• Task input:
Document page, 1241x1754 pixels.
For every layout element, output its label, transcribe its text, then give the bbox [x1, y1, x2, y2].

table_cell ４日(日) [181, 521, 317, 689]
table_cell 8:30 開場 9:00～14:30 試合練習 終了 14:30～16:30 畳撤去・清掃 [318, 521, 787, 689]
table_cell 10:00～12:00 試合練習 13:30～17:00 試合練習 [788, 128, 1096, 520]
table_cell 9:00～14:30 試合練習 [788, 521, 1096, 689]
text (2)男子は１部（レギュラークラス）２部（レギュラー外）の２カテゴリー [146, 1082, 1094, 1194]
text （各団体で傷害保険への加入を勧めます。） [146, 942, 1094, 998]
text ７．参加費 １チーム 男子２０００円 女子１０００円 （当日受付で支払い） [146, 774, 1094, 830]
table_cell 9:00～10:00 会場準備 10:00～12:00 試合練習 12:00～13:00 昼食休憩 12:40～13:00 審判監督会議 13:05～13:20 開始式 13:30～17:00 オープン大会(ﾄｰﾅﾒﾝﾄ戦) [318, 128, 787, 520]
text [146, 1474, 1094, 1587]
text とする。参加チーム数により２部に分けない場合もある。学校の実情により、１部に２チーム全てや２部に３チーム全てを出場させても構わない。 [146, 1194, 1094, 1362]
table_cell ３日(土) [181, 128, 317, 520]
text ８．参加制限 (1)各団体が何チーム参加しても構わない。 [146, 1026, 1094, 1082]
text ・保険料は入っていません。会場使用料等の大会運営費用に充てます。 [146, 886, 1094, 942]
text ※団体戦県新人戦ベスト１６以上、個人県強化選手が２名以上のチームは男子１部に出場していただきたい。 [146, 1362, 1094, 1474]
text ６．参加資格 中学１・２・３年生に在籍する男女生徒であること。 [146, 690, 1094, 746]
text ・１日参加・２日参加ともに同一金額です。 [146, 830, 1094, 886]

--

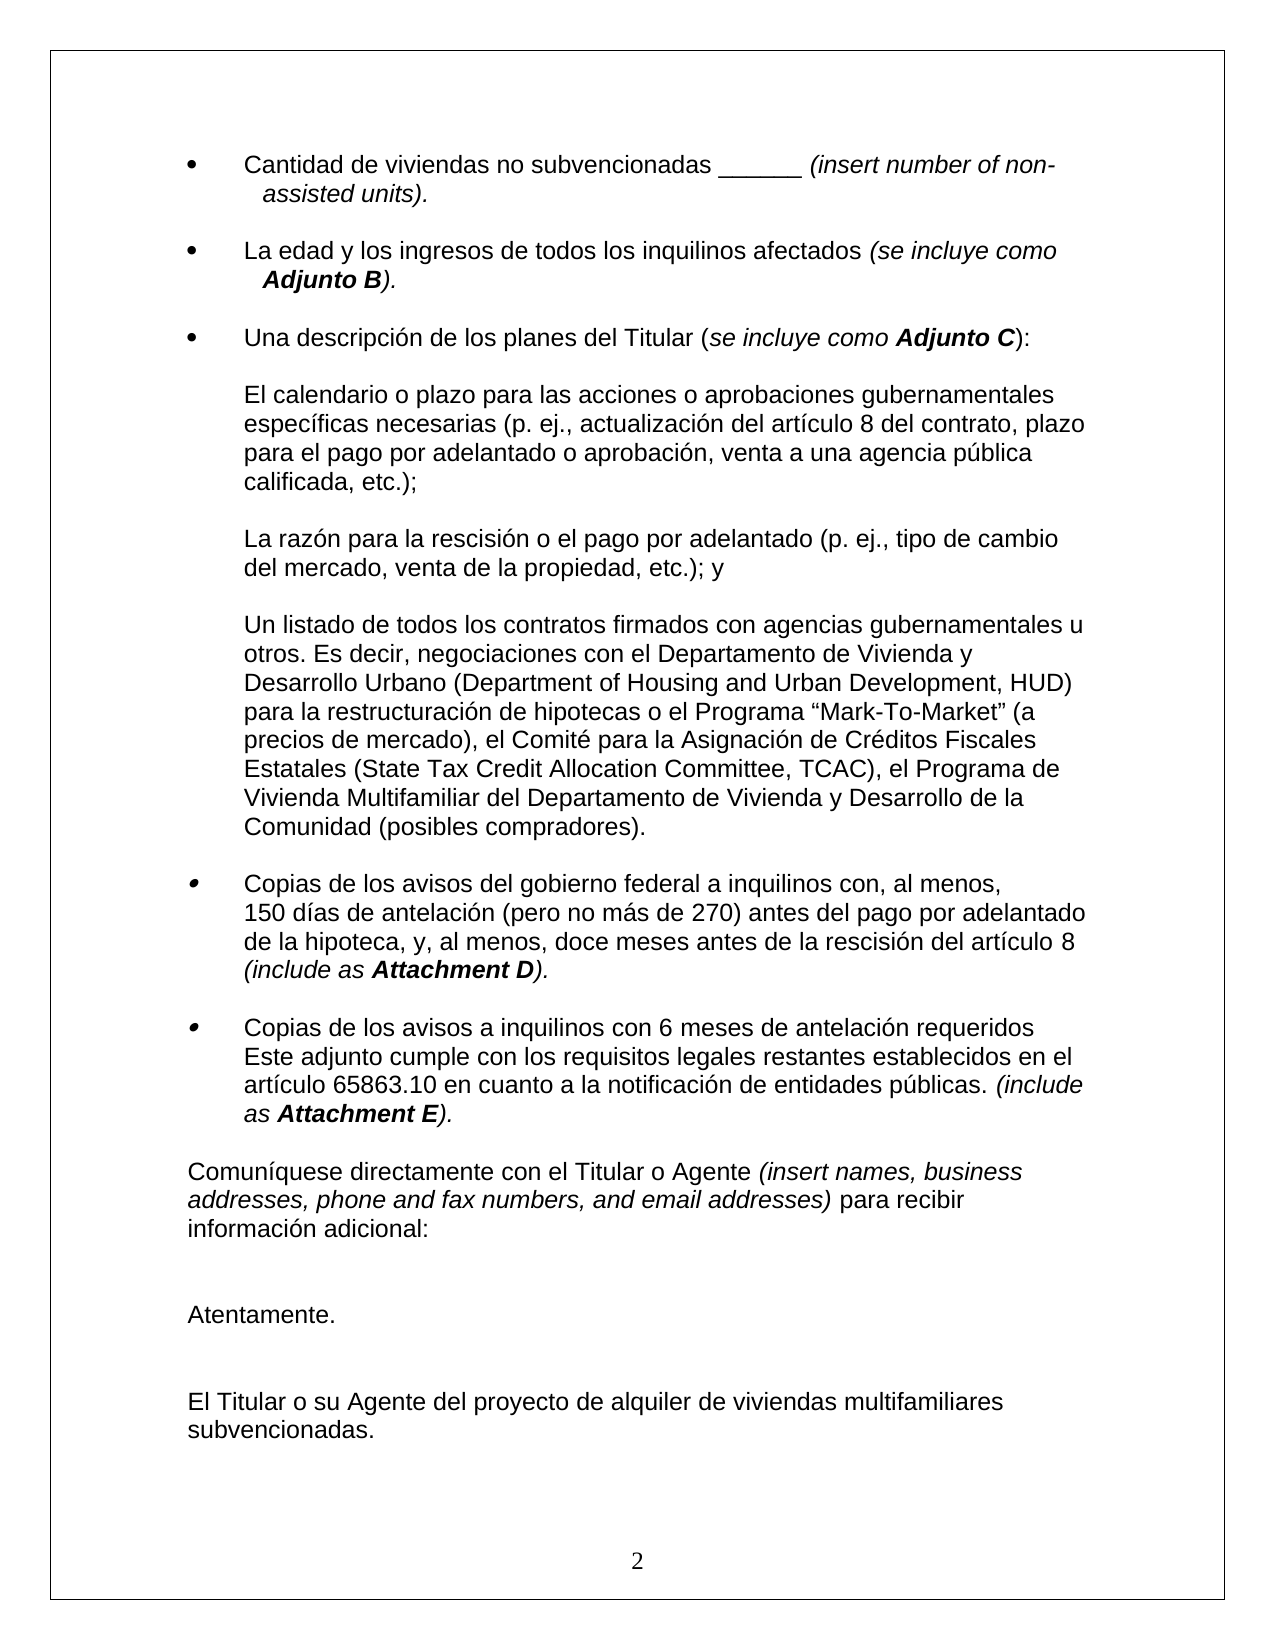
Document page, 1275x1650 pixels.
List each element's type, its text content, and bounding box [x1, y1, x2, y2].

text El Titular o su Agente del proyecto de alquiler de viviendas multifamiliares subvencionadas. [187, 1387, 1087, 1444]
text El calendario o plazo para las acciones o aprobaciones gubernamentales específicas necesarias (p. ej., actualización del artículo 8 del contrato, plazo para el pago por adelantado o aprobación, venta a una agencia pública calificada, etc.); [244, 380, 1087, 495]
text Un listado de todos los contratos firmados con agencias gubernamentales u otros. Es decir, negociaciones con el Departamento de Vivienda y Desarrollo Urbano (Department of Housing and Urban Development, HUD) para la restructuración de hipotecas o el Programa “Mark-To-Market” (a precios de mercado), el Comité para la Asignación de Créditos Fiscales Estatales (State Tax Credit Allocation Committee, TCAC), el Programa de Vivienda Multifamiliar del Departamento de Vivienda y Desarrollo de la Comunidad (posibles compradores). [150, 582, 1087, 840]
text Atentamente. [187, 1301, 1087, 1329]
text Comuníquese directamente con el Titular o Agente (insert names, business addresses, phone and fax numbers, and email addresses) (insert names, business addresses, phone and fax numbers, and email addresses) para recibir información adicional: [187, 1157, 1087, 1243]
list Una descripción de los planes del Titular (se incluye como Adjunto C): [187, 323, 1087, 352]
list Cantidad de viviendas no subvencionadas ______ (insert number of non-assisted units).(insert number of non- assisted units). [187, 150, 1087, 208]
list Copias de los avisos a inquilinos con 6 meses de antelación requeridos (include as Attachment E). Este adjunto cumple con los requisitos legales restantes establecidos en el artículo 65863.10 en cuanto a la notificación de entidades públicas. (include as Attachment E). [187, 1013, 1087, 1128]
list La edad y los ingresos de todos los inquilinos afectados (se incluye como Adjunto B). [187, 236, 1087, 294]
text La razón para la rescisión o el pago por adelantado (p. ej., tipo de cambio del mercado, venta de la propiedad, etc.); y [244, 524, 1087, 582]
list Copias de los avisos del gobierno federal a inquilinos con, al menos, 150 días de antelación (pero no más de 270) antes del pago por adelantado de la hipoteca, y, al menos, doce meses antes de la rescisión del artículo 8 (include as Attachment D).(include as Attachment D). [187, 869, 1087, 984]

• Requirement:
Only one number is expected: the count of lines above that contain the string "como".

• Answer space:
2